YOUR GOAL –
Replace "kota" with "psa" in every line from the one containing "różnić w zależności" down to the one containing "YERBA MATE?", and write out those lines with no other changes.
##### MATERIAL SUPPLIED #####
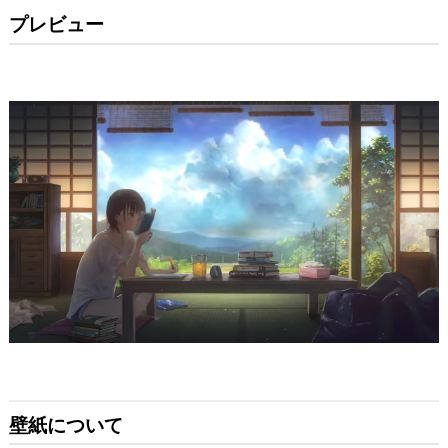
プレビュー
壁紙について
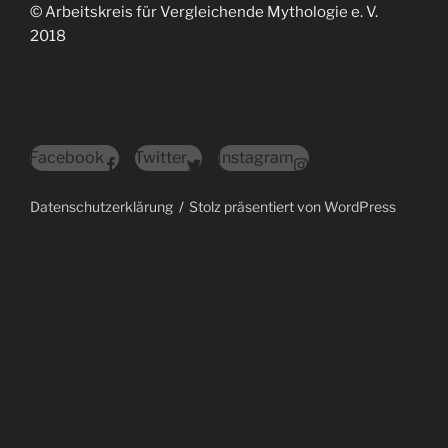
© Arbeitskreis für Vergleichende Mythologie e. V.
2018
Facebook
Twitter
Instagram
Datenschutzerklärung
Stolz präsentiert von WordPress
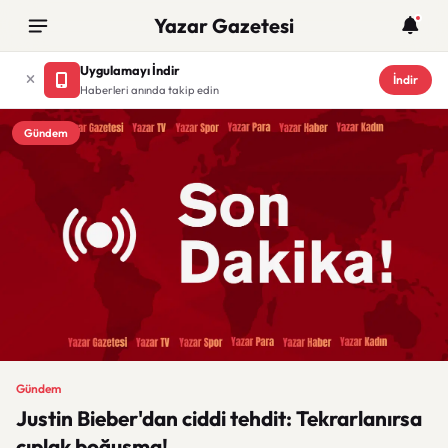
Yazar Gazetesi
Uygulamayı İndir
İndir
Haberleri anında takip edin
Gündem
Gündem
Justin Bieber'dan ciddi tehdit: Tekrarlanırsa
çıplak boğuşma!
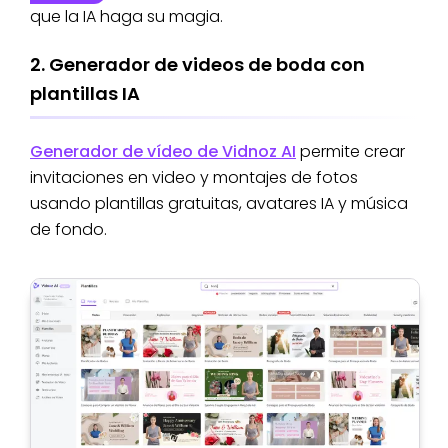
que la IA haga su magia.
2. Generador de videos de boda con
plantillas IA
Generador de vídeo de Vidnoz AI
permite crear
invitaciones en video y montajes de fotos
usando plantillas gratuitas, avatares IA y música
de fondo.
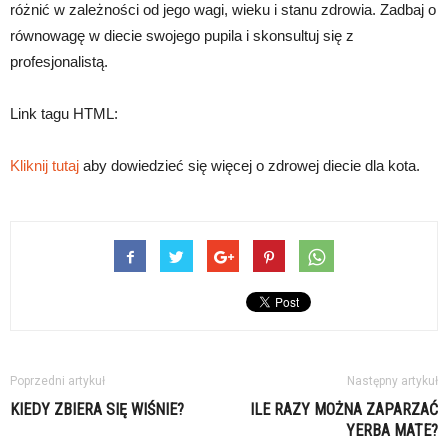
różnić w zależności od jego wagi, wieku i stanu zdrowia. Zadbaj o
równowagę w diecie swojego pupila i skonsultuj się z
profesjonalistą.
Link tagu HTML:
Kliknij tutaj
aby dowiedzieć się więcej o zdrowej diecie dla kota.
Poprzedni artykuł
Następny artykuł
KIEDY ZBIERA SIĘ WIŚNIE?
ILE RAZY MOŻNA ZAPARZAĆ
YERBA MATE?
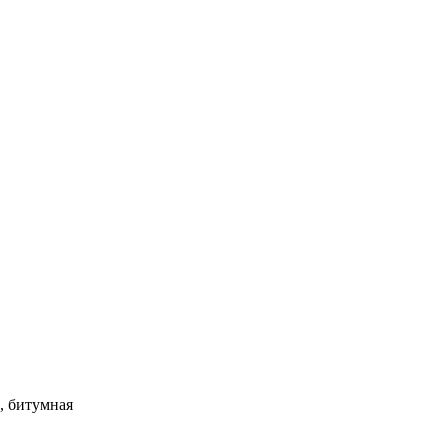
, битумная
#####
##### MATERIAL SUPPLIED #####
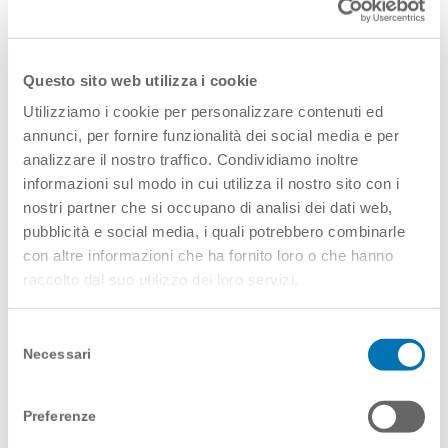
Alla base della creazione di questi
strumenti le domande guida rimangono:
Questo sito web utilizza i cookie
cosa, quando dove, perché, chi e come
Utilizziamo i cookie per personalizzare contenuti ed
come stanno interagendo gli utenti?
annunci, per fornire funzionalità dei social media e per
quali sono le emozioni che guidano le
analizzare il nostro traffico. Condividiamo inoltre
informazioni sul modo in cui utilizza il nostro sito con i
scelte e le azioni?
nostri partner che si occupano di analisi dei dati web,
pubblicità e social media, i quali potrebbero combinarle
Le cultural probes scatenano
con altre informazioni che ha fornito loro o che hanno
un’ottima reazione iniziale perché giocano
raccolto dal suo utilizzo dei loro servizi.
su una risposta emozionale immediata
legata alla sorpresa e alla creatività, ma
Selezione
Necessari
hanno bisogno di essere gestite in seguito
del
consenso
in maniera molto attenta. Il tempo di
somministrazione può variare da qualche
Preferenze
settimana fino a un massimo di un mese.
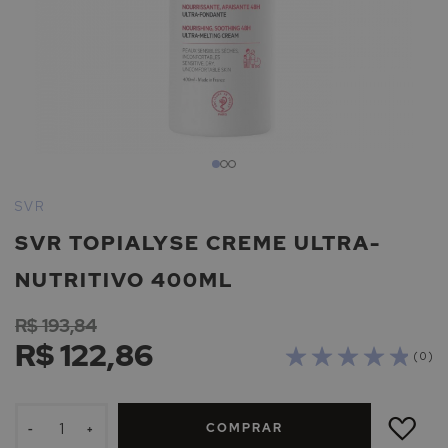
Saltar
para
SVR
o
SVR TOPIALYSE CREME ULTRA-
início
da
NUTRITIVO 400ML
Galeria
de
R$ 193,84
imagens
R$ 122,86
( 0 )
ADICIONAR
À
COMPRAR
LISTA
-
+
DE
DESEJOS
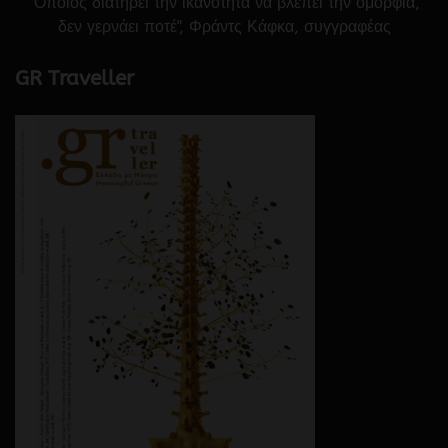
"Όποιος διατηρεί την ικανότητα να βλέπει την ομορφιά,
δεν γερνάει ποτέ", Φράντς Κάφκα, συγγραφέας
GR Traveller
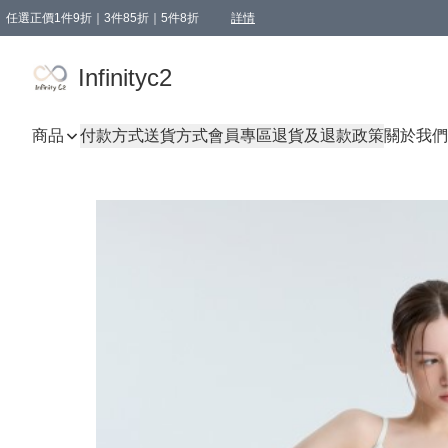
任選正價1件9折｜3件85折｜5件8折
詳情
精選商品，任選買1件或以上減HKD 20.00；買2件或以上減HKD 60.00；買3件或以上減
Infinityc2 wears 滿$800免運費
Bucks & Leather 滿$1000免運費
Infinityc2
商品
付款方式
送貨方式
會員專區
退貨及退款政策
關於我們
#####
TASK RESULT –
różnić w zależności od jego wagi, wieku i stanu zdrowia. Zadbaj o
równowagę w diecie swojego pupila i skonsultuj się z
profesjonalistą.
Link tagu HTML:
Kliknij tutaj
aby dowiedzieć się więcej o zdrowej diecie dla psa.
Poprzedni artykuł
Następny artykuł
KIEDY ZBIERA SIĘ WIŚNIE?
ILE RAZY MOŻNA ZAPARZAĆ
YERBA MATE?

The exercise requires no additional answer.